Building a Smart Gas Detector ​

Over the past few months, I undertook an ambitious IoT project: building a gas detection device from the ground up using an ESP32-C3 microcontroller, a BME688 environmental sensor, and a circular GC9A01 display. This has been thus far the most challenging IoT project I have ever tackled. What started as a hardware integration challenge quickly evolved into a complex firmware development effort involving advanced sensor libraries, machine learning algorithms, and real-time data processing.

The journey wouldn't have been possible without my beloved Agentic AI; GitHub Copilot, which served as a collaborative programming partner throughout the entire development process, helping me debug tricky RISC-V architecture issues, understand complex Bosch BSEC2 library documentation, and optimize performance-critical code paths.

This build is a practical example of combining embedded hardware, clean firmware design, and GitHub Copilot-assisted development to ship a reliable environmental monitor.

The Bill of Materials
The physical device consists of three main components:
-ESP32-C3 SuperMini: A compact RISC-V microcontroller with built-in USB support
-BME688 Gas Sensor: Bosch's flagship environmental sensor that measures temperature, humidity, pressure, and gas resistance
-GC9A01A Display: A 240×240 pixel circular TFT screen perfect for dashboard-style UIs

I chose the ESP32-C3 because it is affordable, compact, and well suited for small embedded projects. It also has built-in Wi-Fi and enough pins for a design like this. In practice, though, I used nearly all of the available pins, which showed me that I was close to the board’s practical limits.
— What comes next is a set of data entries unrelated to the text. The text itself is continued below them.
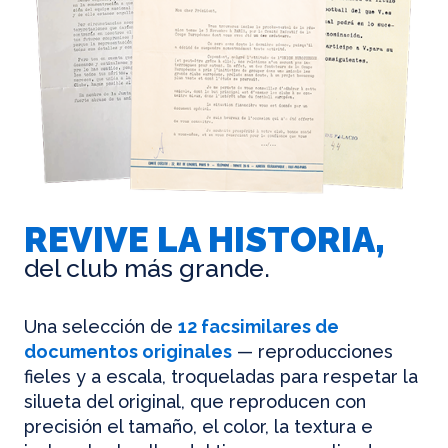
REVIVE LA HISTORIA,
del club más grande.
Una selección de
12 facsimilares de
documentos originales
— reproducciones
fieles y a escala, troqueladas para respetar la
silueta del original, que reproducen con
precisión el tamaño, el color, la textura e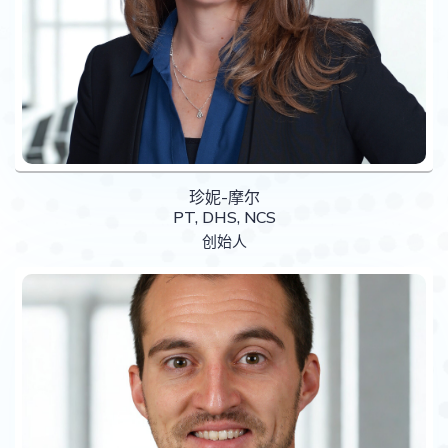
珍妮-摩尔
PT, DHS, NCS
创始人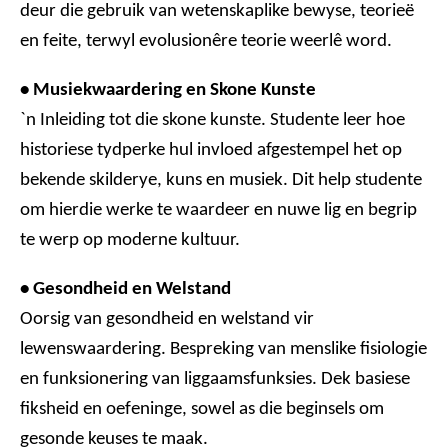
deur die gebruik van wetenskaplike bewyse, teorieë
en feite, terwyl evolusionêre teorie weerlê word.
• Musiekwaardering en Skone Kunste
`n Inleiding tot die skone kunste. Studente leer hoe
historiese tydperke hul invloed afgestempel het op
bekende skilderye, kuns en musiek. Dit help studente
om hierdie werke te waardeer en nuwe lig en begrip
te werp op moderne kultuur.
• Gesondheid en Welstand
Oorsig van gesondheid en welstand vir
lewenswaardering. Bespreking van menslike fisiologie
en funksionering van liggaamsfunksies. Dek basiese
fiksheid en oefeninge, sowel as die beginsels om
gesonde keuses te maak.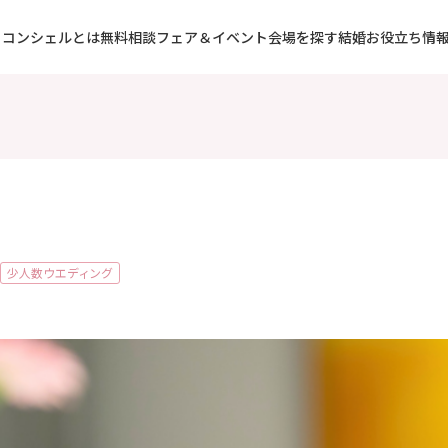
コンシェルとは
無料相談フェア＆イベント
会場を探す
結婚お役立ち情
少人数ウエディング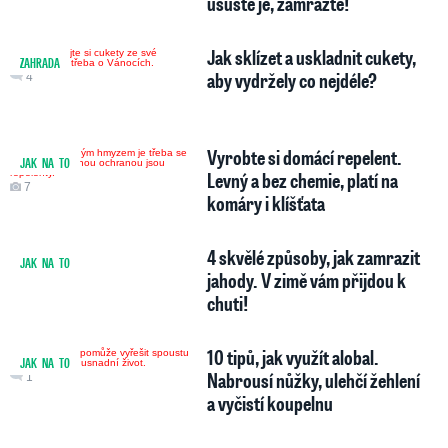
usušte je, zamrazte!
Jak sklízet a uskladnit cukety,
ZAHRADA
aby vydržely co nejdéle?
4
Vyrobte si domácí repelent.
JAK NA TO
Levný a bez chemie, platí na
7
komáry i klíšťata
4 skvělé způsoby, jak zamrazit
JAK NA TO
jahody. V zimě vám přijdou k
chuti!
10 tipů, jak využít alobal.
JAK NA TO
Nabrousí nůžky, ulehčí žehlení
1
a vyčistí koupelnu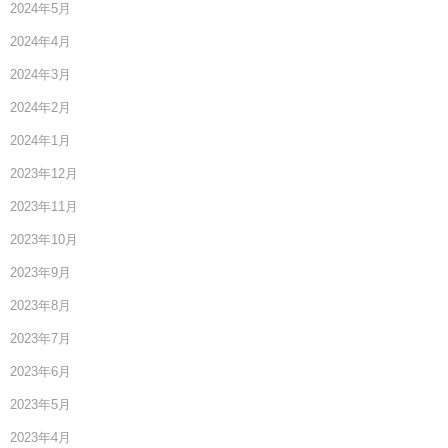
2024年5月
2024年4月
2024年3月
2024年2月
2024年1月
2023年12月
2023年11月
2023年10月
2023年9月
2023年8月
2023年7月
2023年6月
2023年5月
2023年4月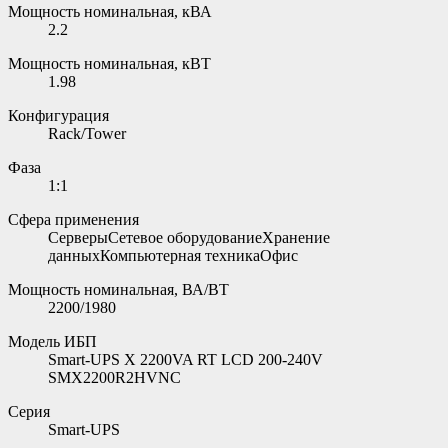
Мощность номинальная, кВА
2.2
Мощность номинальная, кВТ
1.98
Конфигурация
Rack/Tower
Фаза
1:1
Сфера применения
СерверыСетевое оборудованиеХранение
данныхКомпьютерная техникаОфис
Мощность номинальная, ВА/ВТ
2200/1980
Модель ИБП
Smart-UPS X 2200VA RT LCD 200-240V
SMX2200R2HVNC
Серия
Smart-UPS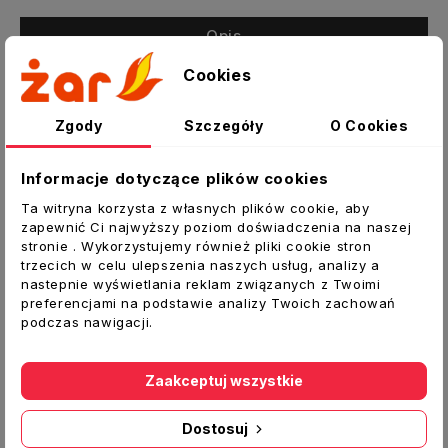
Opis
Szczegóły produktu
Cookies
Załączniki
Zgody
Szczegóły
O Cookies
Przepustnica zasuwa gilotynowa
Informacje dotyczące plików cookies
Zasuwa gilotynowa pozwala na zamknięcie
Ta witryna korzysta z własnych plików cookie, aby
nieużywanej odnogi systemu.
zapewnić Ci najwyższy poziom doświadczenia na naszej
stronie . Wykorzystujemy również pliki cookie stron
Dane techniczne:
trzecich w celu ulepszenia naszych usług, analizy a
Typ:
Zasuwa gilotynowa
nastepnie wyświetlania reklam związanych z Twoimi
preferencjami na podstawie analizy Twoich zachowań
Średnica spiro [mm]:
250
podczas nawigacji.
Średnica [mm]:
248
Materiał:
blacha ocynkowana
Producent:
DARCO
Zaakceptuj wszystkie
Dostosuj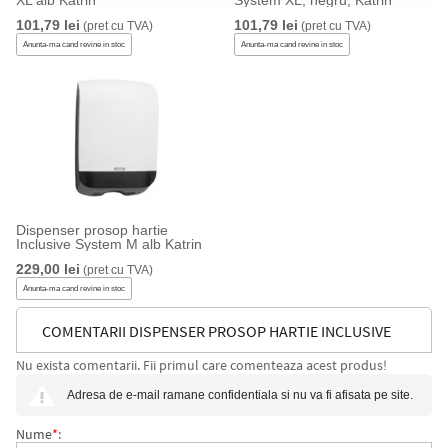
XL alb Katrin
System XL, negru, Katrin
101,79 lei
101,79 lei
(pret cu TVA)
(pret cu TVA)
Anunta-ma cand revine in stoc
Anunta-ma cand revine in stoc
Dispenser prosop hartie
Inclusive System M alb Katrin
229,00 lei
(pret cu TVA)
Anunta-ma cand revine in stoc
COMENTARII DISPENSER PROSOP HARTIE INCLUSIVE
Nu exista comentarii. Fii primul care comenteaza acest produs!
SYSTEM M NEGRU KATRIN
Adresa de e-mail ramane confidentiala si nu va fi afisata pe site.
Nume
*
: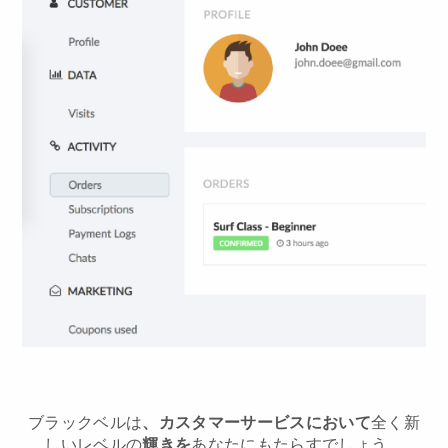
ブラックベルは
、カスタマーサービスにおいて
全く新
しいレベルの
輝きを
あなたにもたらすでしょう。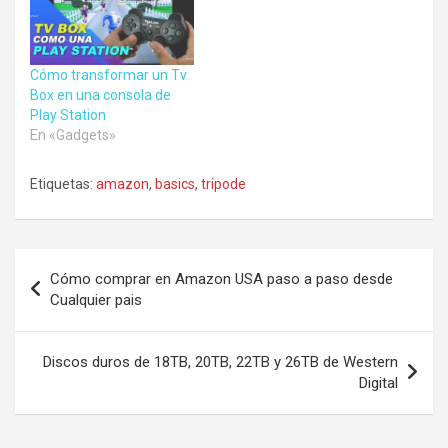
Cómo transformar un Tv
Box en una consola de
Play Station
En «Gadgets»
Etiquetas:
amazon
,
basics
,
tripode
Navegación
Cómo comprar en Amazon USA paso a paso desde
de
Cualquier pais
entradas
Discos duros de 18TB, 20TB, 22TB y 26TB de Western
Digital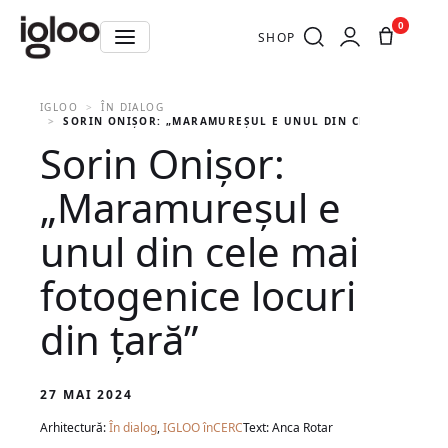
0
SHOP
IGLOO
ÎN DIALOG
SORIN ONIȘOR: „MARAMUREȘUL E UNUL DIN CELE MAI FOTO
Sorin Onișor:
„Maramureșul e
unul din cele mai
fotogenice locuri
din țară”
27 MAI 2024
Arhitectură:
În dialog
,
IGLOO înCERC
Text: Anca Rotar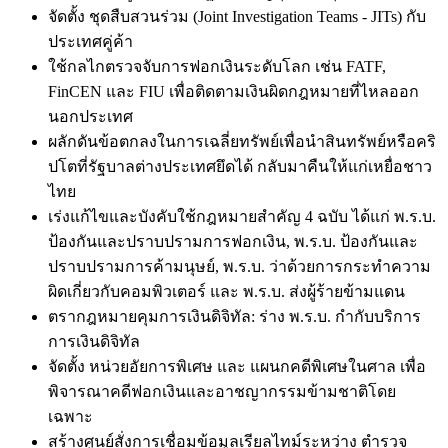
จัดตั้ง ชุดสืบสวนร่วม (Joint Investigation Teams - JITs) กับ
ประเทศคู่ค้า
ใช้กลไกตรวจจับการฟอกเงินระดับโลก เช่น FATF,
FinCEN และ FIU เพื่อติดตามเงินผิดกฎหมายที่ไหลออก
นอกประเทศ
ผลักดันข้อตกลงในการเฉลี่ยทรัพย์เพื่อนำสินทรัพย์หรือคริ
ปโตที่รัฐบาลต่างประเทศยึดได้ กลับมาคืนให้แก่เหยื่อชาว
ไทย
เร่งแก้ไขและบังคับใช้กฎหมายสำคัญ 4 ฉบับ ได้แก่ พ.ร.บ.
ป้องกันและปราบปรามการฟอกเงิน, พ.ร.บ. ป้องกันและ
ปราบปรามการค้ามนุษย์, พ.ร.บ. ว่าด้วยการกระทำความ
ผิดเกี่ยวกับคอมพิวเตอร์ และ พ.ร.บ. ส่งผู้ร้ายข้ามแดน
ตรากฎหมายคุมการเงินดิจิทัล: ร่าง พ.ร.บ. กำกับบริการ
การเงินดิจิทัล
จัดตั้ง หน่วยอัยการพิเศษ และ แผนกคดีพิเศษในศาล เพื่อ
พิจารณาคดีฟอกเงินและอาชญากรรมข้ามชาติโดย
เฉพาะ
สร้างศูนย์สั่งการเชื่อมข้อมูลเรียลไทม์ระหว่าง ตำรวจ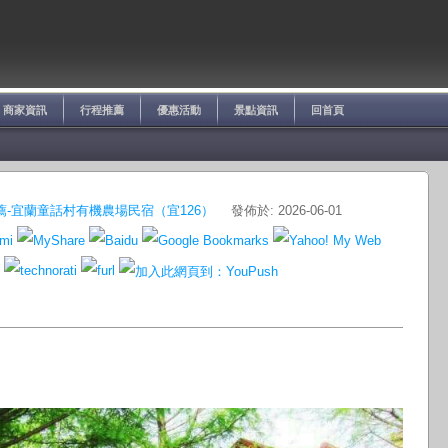
商家資訊
行程推薦
優惠活動
景點資訊
回首頁
-宜蘭童話村有機農場民宿（宜126）
發佈於: 2026-06-01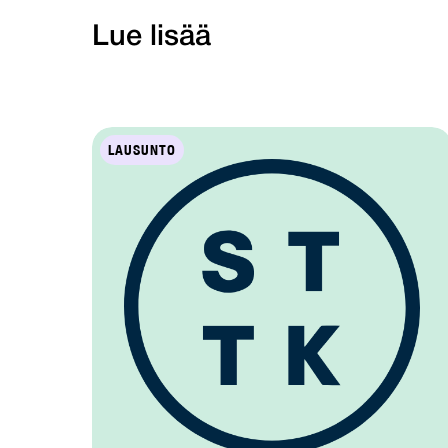
Lue lisää
LAUSUNTO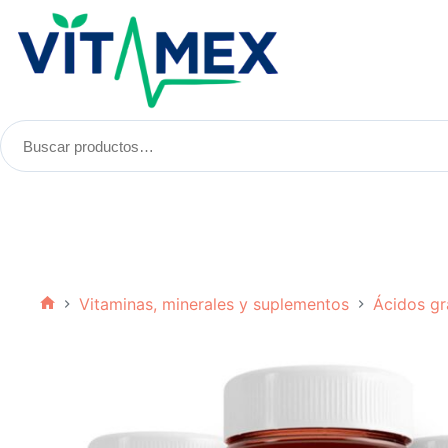
Saltar
al
contenido
Buscar
productos:
Vitaminas, minerales y suplementos
Ácidos gr
Inicio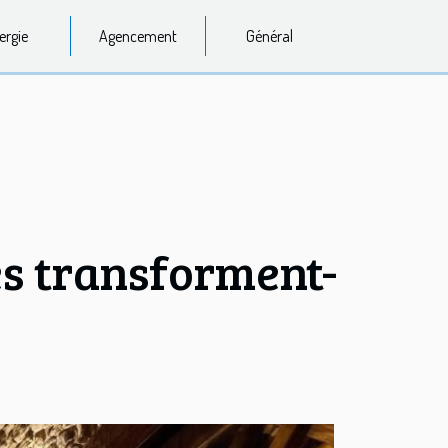
ergie
Agencement
Général
s transforment-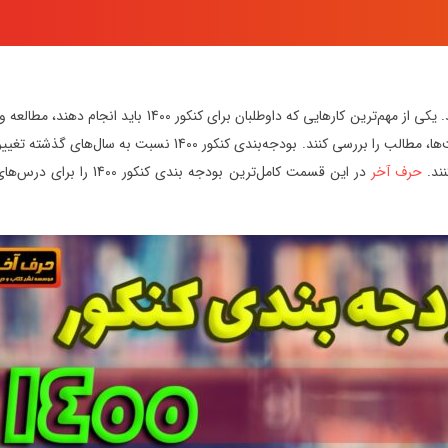
کنکور 1400 بر اساس منابع نظام جدید برای داوطلبان برگزار خ
کمک می‌کند تا با سوالات مهم هر درس آشنا شوند و با توجه به اولویت
حرف آخر
در این قسمت کامل‌ترین ب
For the wiring diagram and firmware, see my GitHub repository here

I used small breadboards and jumper wires initially for prototyping

then soldered the final connections for reliability

The entire system draws approximately 500mA peak current (mostly during display updates and sensor heating cycles). I recommend using a quality USB power adapter or a 5V USB-C power bank rated for at least 2A.

How GitHub Copilot Helped

Copilot was most valuable when helping me write the microcontroller code and integrate the collected data with Google Firebase. I’m not proficient in C++, so I relied heavily on GitHub Copilot to generate and refine the firmware. However, I still had to validate the code through multiple rounds of testing on real hardware. What important to note is Copilot did not replace testing. I still validated behavior on real hardware after every major change.

Final Result

The finished device provides continuous, real-time environmental monitoring on both the serial output and the round display. It also sends data to Google Firebase through an API. In addition, I built a simple phone app to monitor the data remotely. I may explain the app in a future post.

What stands out most to me is that today’s agentic AI doesn’t just help you learn, it helps you build. When paired with real hardware, it becomes possible to create practical tools at home that would have felt out of reach just a few years ago.